Like I said, research it yourself. You’ll find big costs overruns with government cutbacks in popular programs, doctors’ refusal to follow the law and increasing social protests.
Some of the most interesting things are what you’ll find buried in media reports on healthcare in America. Here are just a few examples:
1. The Association of American Medical Colleges reports there will be a shortage of 63,000 doctors by 2015 and 130,600 by 2025. Fewer med students want to be primary physicians because of low pay compared to specialists. Get it. Not enough money…a cost issue.
2. States may refuse Medicaid payments because they don’t think they can afford the long-term costs. Uh, not enough money…a costs issue.

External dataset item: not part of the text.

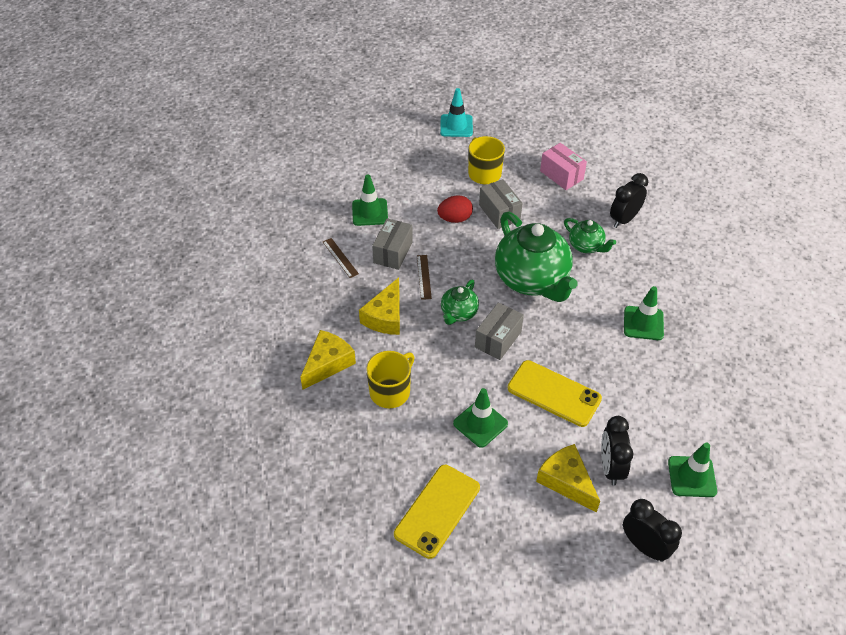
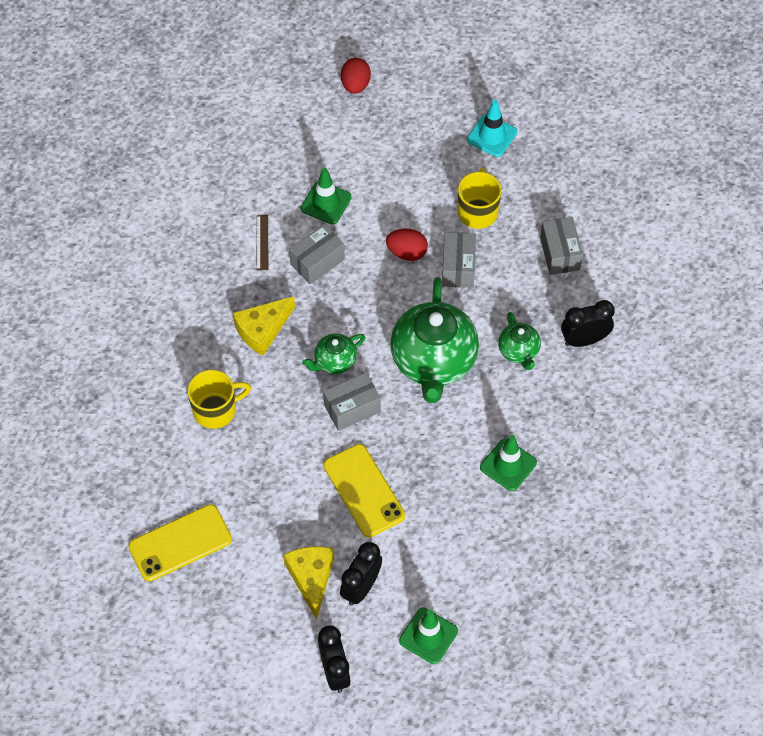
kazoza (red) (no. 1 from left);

3. (New York Times): “Crucially, we haven’t addressed the structural perversities that are driving the healthcare system to bankruptcy”…a cost issue.
4. (Even a bi-partisan note from the NYT): “I think the Republicans’ defined-contribution approach is compelling. It’s a potentially effective way to expand coverage so that people make cost-conscious, responsible decisions. But the truth is neither I nor anybody else really knows what works.” No one has computed the costs…and if they have, why aren’t they broadcasting the revelation from sea to shining sea?
5. Why isn’t the question being communicated to the American public? Well, first of all, take my test. At your next dinner party or friendly coffee conversation say, “I don’t see anyone or any country that can pay for healthcare.” You tell me if you don’t get a defensive response. Like I said, the question makes us defensive, mad, or both. For the second reason let’s check out the latest Obamacare polls after the SCOTUS decision:
*USATODAY (kind of liberal): “Americans split on health care decision” (almost 50-50)
*Gallup (kind of neutral): only 6 per cent rated it as the nation’s most important problem.
*New York Times/CBS(kind of liberal): poll shows 41 per cent wanted the Affordable Health Care law overturned, but the reporter said, “when you cross-reference the numbers only, 27 percent of those polled wanted the court to strike it down.”
*Fox News: (kind of conservative): “Put simply, in the court of public opinion, polling has consistently shown that ObamaCare was unpopular in 2010, remains unpopular now, and almost certainly will be unpopular come November.”
All that goes to explain…IT DON’T SELL to tell you something that goes against our base…the media’s base that buys our commercials and ads. IT DON’T SELL to tell you something that either makes you mad or is something you don’t want to hear.
But I’m still holding on to that crazy belief my parents forever quoted…”There ain’t no free lunch.” I see no answer out of this Tower of Babel if papa doesn’t arrive real soon to tell the kiddies that if we want it that way…we pay. We just can’t believe our answers, if we refuse to hear the question.